Le gouvernement Couillard s’attaque aux pauvres. Ce n’est pas en traitant les symptômes que l’on guérit le cancer. Le vrai problème est la pauvreté. L’aide sociale est un filet qui empêche les plus démunis de tomber dans la criminalité. Si ton enfant meurt de faim, il y a de bonnes chances que tu voles ton voisin qui mange.

Certains vont affirmer que plusieurs assistés sociaux sont déjà dans la criminalité. Si l’on revient à l’époque à laquelle l’État-providence n’existait pas, les prisons étaient surpeuplées. Et même si certains individus sont réellement dans la criminalité, essayez de vivre dignement avec 965$ pour deux individus par mois!

D’un autre côté, «l’efficace» Commission Charbonneau nous a démontré que notre gouvernement est gangrené par le crime organisé et la corruption. On attend toujours des lois efficaces à ce sujet.

Faut-il vraiment travailler pour gagner sa vie?

Partout dans le monde, les industries et les commerces tendent à s’informatiser, et même à se robotiser.

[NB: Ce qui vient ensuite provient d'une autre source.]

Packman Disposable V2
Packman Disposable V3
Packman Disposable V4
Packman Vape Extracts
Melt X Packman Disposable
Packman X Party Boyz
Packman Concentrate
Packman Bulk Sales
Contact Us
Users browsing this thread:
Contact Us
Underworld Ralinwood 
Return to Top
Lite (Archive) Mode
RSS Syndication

Les emplois aliénants, que l’on veut offrir aux prestataires, sont en voie de disparition. Le chômage est aussi un phénomène qui va aller en augmentant. Notre vision du citoyen en rapport avec le travail est une vision héritée du libéralisme économique. Le travail et le revenu qu’il en tire lui permettent d’être autonome et libre. L’État n’a plus à intervenir autant dans ce cas.

Sur papier, c’est bien beau, mais dans les faits, nous n’avons pas tous la chance d’être nés dans une famille bien nantie, où l’éducation est valorisée. De là l’idée d’un revenu minimum garanti par l’État. Peu importe leur salaire, chacun aurait droit à un salaire de base. La Finlande va tenter le projet l’année prochaine. Cette dernière tente de sortir d’une grave récession. L’Ontario souhaite aussi emboîter le pas, en créant un projet pilote dans ce sens. Même Couillard se dit ouvert à l’implantation de ce système (Jean-Marce Salvet, Le Soleil, 21 septembre 2016).

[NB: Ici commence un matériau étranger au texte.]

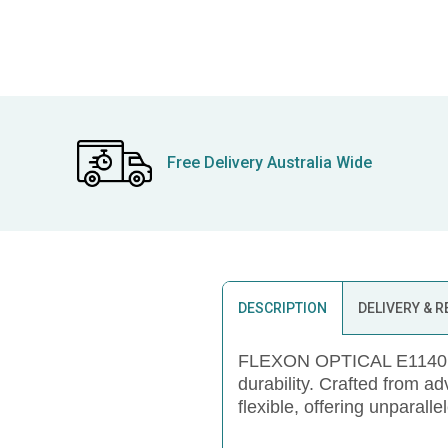
Free Delivery Australia Wide
DESCRIPTION
DELIVERY & 
FLEXON OPTICAL E1140, a 
durability. Crafted from a
flexible, offering unparalle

Pendant que les gens et la radio de Québec s’acharnent sur le sort des assistés, le 6 mars 2012, Le Devoir nous informait que le Québec perdait 3,5 milliards en évasions fiscales. Avec les scandales qui éclaboussent le secteur de la construction, il serait temps qu’on s’attaque à la pauvreté. En attendant de voir si le revenu minimum garanti est viable, le meilleur moyen reste l’éducation et les programmes sociaux. Selon le site Web du Club des petits déjeuners, 1 enfant sur 5 a un accès inadéquat à la nourriture. Non, les chances ne sont pas égales pour tout le monde.